*Data for the task*.
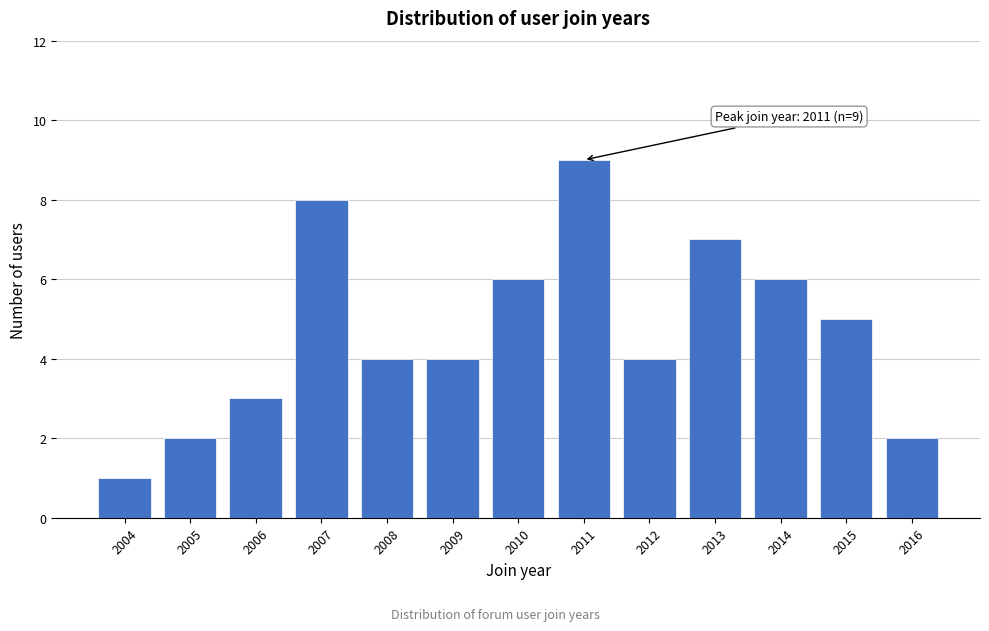

Reading left to right, transcribe all the data shown in this chart.

2004=1	2005=2	2006=3	2007=8	2008=4	2009=4	2010=6	2011=9	2012=4	2013=7	2014=6	2015=5	2016=2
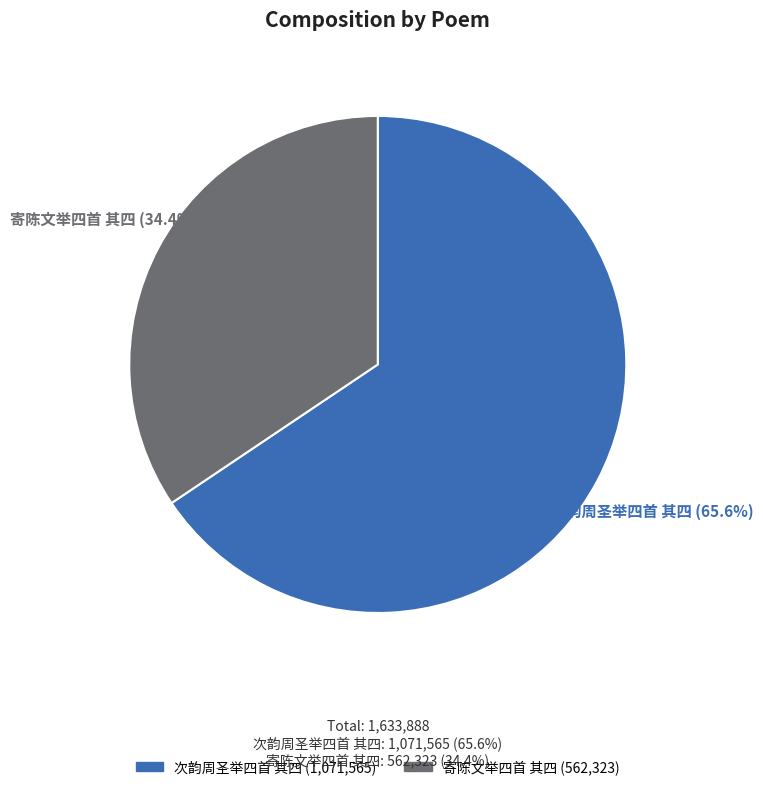

To the nearest percent, what portion does 次韵周圣举四首 其四 represent?

66%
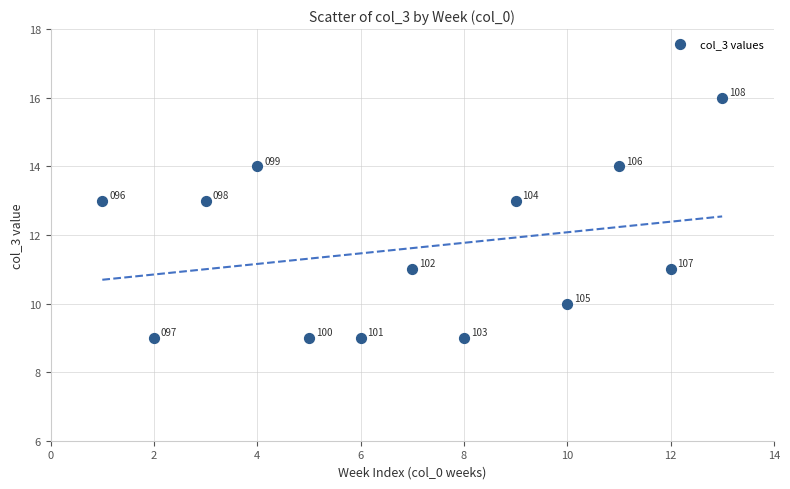

What is the range of Y values (max minus min)?

7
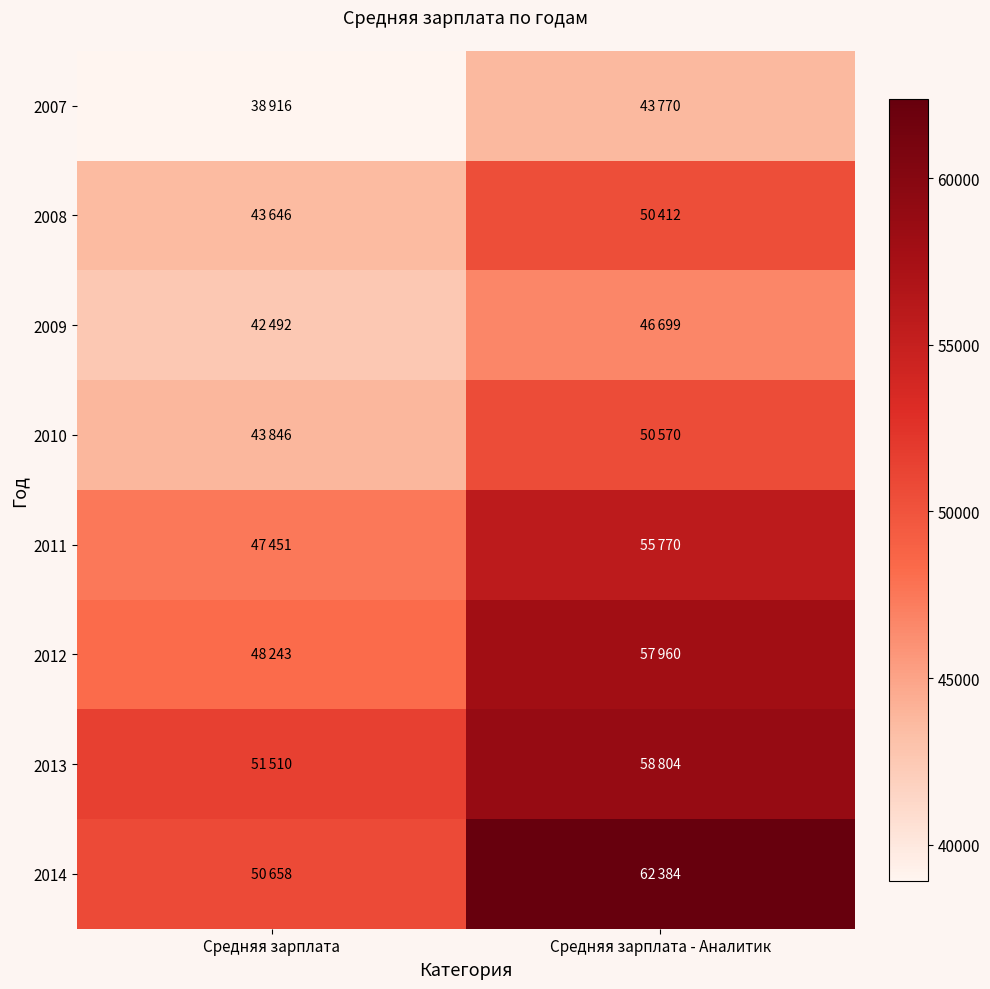

Reading left to right, what are all the values shown in this chart?

2007: Средняя зарплата=38916	Средняя зарплата - Аналитик=43770
2008: Средняя зарплата=43646	Средняя зарплата - Аналитик=50412
2009: Средняя зарплата=42492	Средняя зарплата - Аналитик=46699
2010: Средняя зарплата=43846	Средняя зарплата - Аналитик=50570
2011: Средняя зарплата=47451	Средняя зарплата - Аналитик=55770
2012: Средняя зарплата=48243	Средняя зарплата - Аналитик=57960
2013: Средняя зарплата=51510	Средняя зарплата - Аналитик=58804
2014: Средняя зарплата=50658	Средняя зарплата - Аналитик=62384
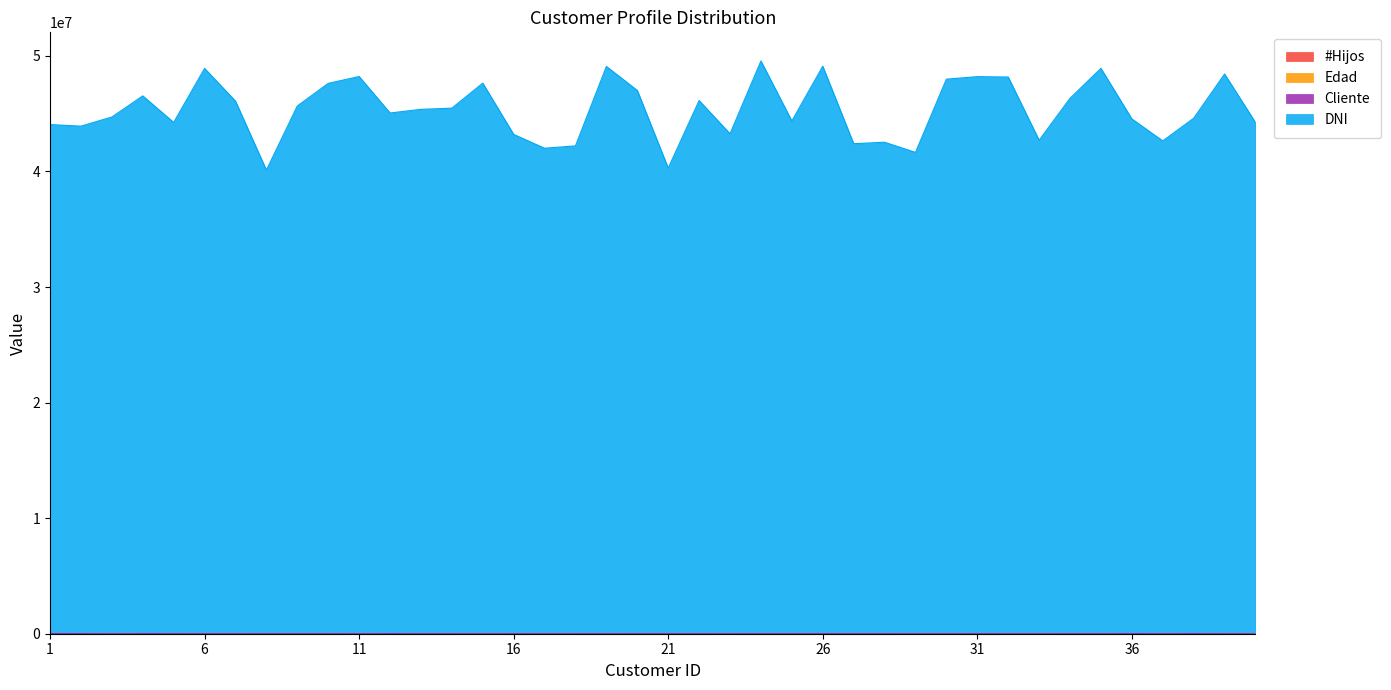

What is the value of the DNI point at the 25th from the left?

44366862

*Instructions to follow*.
Reproduce every one of the entries above word for word, omitting the picture lines.

*Solution for this exercise*.
Reading left to right, transcribe all the data shown in this chart.

2004=1	2005=2	2006=3	2007=8	2008=4	2009=4	2010=6	2011=9	2012=4	2013=7	2014=6	2015=5	2016=2

To the nearest percent, what portion does 次韵周圣举四首 其四 represent?

66%

What is the range of Y values (max minus min)?

7

Reading left to right, what are all the values shown in this chart?

2007: Средняя зарплата=38916	Средняя зарплата - Аналитик=43770
2008: Средняя зарплата=43646	Средняя зарплата - Аналитик=50412
2009: Средняя зарплата=42492	Средняя зарплата - Аналитик=46699
2010: Средняя зарплата=43846	Средняя зарплата - Аналитик=50570
2011: Средняя зарплата=47451	Средняя зарплата - Аналитик=55770
2012: Средняя зарплата=48243	Средняя зарплата - Аналитик=57960
2013: Средняя зарплата=51510	Средняя зарплата - Аналитик=58804
2014: Средняя зарплата=50658	Средняя зарплата - Аналитик=62384

What is the value of the DNI point at the 25th from the left?

44366862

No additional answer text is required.